Setup and deployment steps begin when you receive the CyberArk welcome mail that provides you with your access details to the Shared Services and Privilege Cloud environment.

This section includes the steps and instructions for deploying and maintaining the Shared Services platform and Privilege Cloud environment on Shared Services.

The following diagram presents the main steps and order of deployment:

Step 1: Customer site

Receive the CyberArk Welcome email to Identity Security Platform. The email contains a link to your Identity Security Platform cloud tenant, access credentials and your customer ID.

Step 2: Prepare for deployment and login to the Identity Security Platform user portal

Check security setup within your environment comply with Privilege Cloud recommendations. See Security Fundamentals.
Check system prerequisites:
- Check machine and network prerequisites for Identity Administration. See Identity Connector requirements.
- Check the machine and network prerequisites for Privilege Cloud. See Privilege Cloud System requirements.
Login to the ISP user portal, access the Identity Administration portal, and check necessary setup details. See Collect setup details and sign in to the Identity Security Platform user portal.
- It is recommended to access the ISP user portal from the Connector machine.
- Access the Connector machine with a user account that has installation permissions on the machine.
- Login to the ISP user portal using the link and initial user provided in the CyberArk email.
Setup your installeruser password for use in all connector installations.
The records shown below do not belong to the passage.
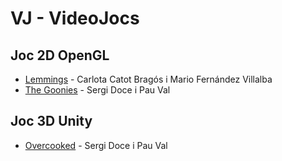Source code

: # VJ - VideoJocs

## Joc 2D OpenGL

- [Lemmings](https://github.com/carlotacb/Lemmings) - Carlota Catot Bragós i Mario Fernández Villalba
- [The Goonies](https://github.com/PauVal99/The-Goonies) - Sergi Doce i Pau Val

## Joc 3D Unity

- [Overcooked](https://github.com/PauVal99/Overcooked) - Sergi Doce i Pau Val
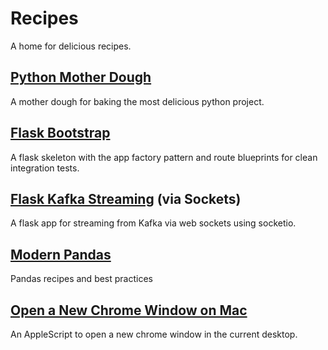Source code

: # Recipes
A home for delicious recipes.


## [Python Mother Dough](https://github.com/marksibrahim/recipes/tree/master/python-mother-dough)
A mother dough for baking the most delicious python project.

## [Flask Bootstrap](https://github.com/marksibrahim/recipes/tree/master/flask-bootstrap)
A flask skeleton with the app factory pattern and route blueprints for clean integration tests.

## [Flask Kafka Streaming](https://github.com/marksibrahim/recipes/tree/master/flask-kafka-streaming) (via Sockets)
A flask app for streaming from Kafka via web sockets using socketio.

## [Modern Pandas](https://github.com/marksibrahim/recipes/tree/master/modern-pandas)
Pandas recipes and best practices

## [Open a New Chrome Window on Mac](https://github.com/marksibrahim/recipes/tree/master/mac-new-chrome-window)
An AppleScript to open a new chrome window in the current desktop. 

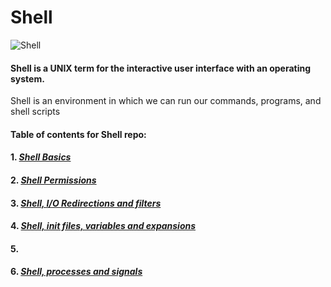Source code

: # Shell

![Shell](https://www.linuxtechi.com/wp-content/uploads/2018/08/Functions-Linux-Shell-Script.jpg)

#### Shell is a UNIX term for the interactive user interface with an operating system. 
Shell is an environment in which we can run our commands, programs, and shell scripts

#### Table of contents for Shell repo:

#### 1. ***[Shell Basics](https://github.com/tizihoxha/shell/tree/main/basics#readme)***
#### 2. ***[Shell Permissions](https://github.com/tizihoxha/shell/tree/main/permissions#readme)***
#### 3. ***[Shell, I/O Redirections and filters](https://github.com/tizihoxha/shell/tree/main/io_redirections_and_filters#readme)***
#### 4. ***[Shell, init files, variables and expansions](https://github.com/tizihoxha/shell/tree/main/init_files_variables_and_expansions#readme)***
#### 5. ***[]()***
#### 6. ***[Shell, processes and signals](https://github.com/tizihoxha/shell/tree/main/processes_and_signals#readme)***
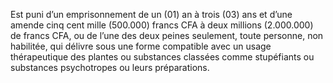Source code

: Est puni d’un emprisonnement de un (01) an à trois (03) ans et d’une amende cinq cent mille (500.000) francs CFA à deux millions (2.000.000) de francs CFA, ou de l’une des deux peines seulement, toute personne, non habilitée, qui délivre sous une forme compatible avec un usage thérapeutique des plantes ou substances classées comme stupéfiants ou substances psychotropes ou leurs préparations.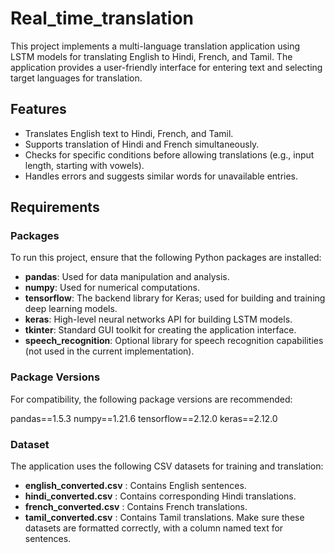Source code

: # Real_time_translation

This project implements a multi-language translation application using LSTM models for translating English to Hindi, French, and Tamil. The application provides a user-friendly interface for entering text and selecting target languages for translation.

## Features

- Translates English text to Hindi, French, and Tamil.
- Supports translation of Hindi and French simultaneously.
- Checks for specific conditions before allowing translations (e.g., input length, starting with vowels).
- Handles errors and suggests similar words for unavailable entries.

## Requirements

### Packages

To run this project, ensure that the following Python packages are installed:

- **pandas**: Used for data manipulation and analysis.
- **numpy**: Used for numerical computations.
- **tensorflow**: The backend library for Keras; used for building and training deep learning models.
- **keras**: High-level neural networks API for building LSTM models.
- **tkinter**: Standard GUI toolkit for creating the application interface.
- **speech_recognition**: Optional library for speech recognition capabilities (not used in the current implementation).

### Package Versions

For compatibility, the following package versions are recommended:

pandas==1.5.3
numpy==1.21.6
tensorflow==2.12.0
keras==2.12.0 

### Dataset
The application uses the following CSV datasets for training and translation:

- **english_converted.csv** : Contains English sentences.
- **hindi_converted.csv** : Contains corresponding Hindi translations.
- **french_converted.csv** : Contains French translations.
- **tamil_converted.csv** : Contains Tamil translations.
Make sure these datasets are formatted correctly, with a column named text for sentences.
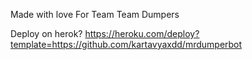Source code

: Made with love For Team Team Dumpers


Deploy on herok?
https://heroku.com/deploy?template=https://github.com/kartavyaxdd/mrdumperbot
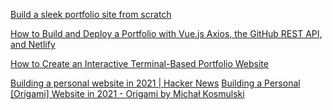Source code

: 
[Build a sleek portfolio site from scratch](http://code.tutsplus.com/tutorials/build-a-sleek-portfolio-site-from-scratch--net-16)

[How to Build and Deploy a Portfolio with Vue.js Axios, the GitHub REST API, and Netlify](https://www.freecodecamp.org/news/build-a-portfolio-with-vuejs)

[How to Create an Interactive Terminal-Based Portfolio Website](https://www.freecodecamp.org/news/how-to-create-interactive-terminal-based-portfolio/)

[Building a personal website in 2021 | Hacker News](https://news.ycombinator.com/item?id=27173728)
[Building a Personal [Origami] Website in 2021 - Origami by Michał Kosmulski](https://origami.kosmulski.org/blog/2021-05-16-building-personal-origami-website-2021)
See Set the Installeruser password

Step 3: Identity Administration and user setup

Learn about the principles of setting up users and roles in theIdentity Administration, and follow the set up flow. See Add system users and roles

In the Identity Administration tenant:

To add users:
- Add users from on-prem authentication sources, such as Active Directory, LDAP, or RADIUS. See Add users from on-prem authentication solutions.
- Add users from a cloud authentication tool, such as Google Workspace or Azure, see Add users from Cloud authentication solutions.
- Add users manually or in bulk to the CyberArk Cloud directory, see Add CyberArk Cloud Directory Users
Set up federation with external identity providers, see Set up federation with external identity providers.
Configure multi-factor authentication. SeeConfigure MFA for Identity Administration.
Add users and assign roles to your groups and users. See Assign users to roles and manage roles

After you have completed the next step of setting up Privilege Cloud, invite your organization users to access Identity Security Platform. See Invite users.

Step 4: Privilege Cloud setup

Install the Privilege Cloud Connector which automatically deploys the CPM, PSM and hardening policies. See Deploy the Privilege Cloud Connector.
Install the Secure tunnel and optionally:
- Connect to SIEM. See Connect to SIEM.
- Enable Remote Access (if applicable). See Remote access to target machines.
Optionally, to support Unix machines, install PSM for SSH. See Deploy PSM for SSH (Unix connector).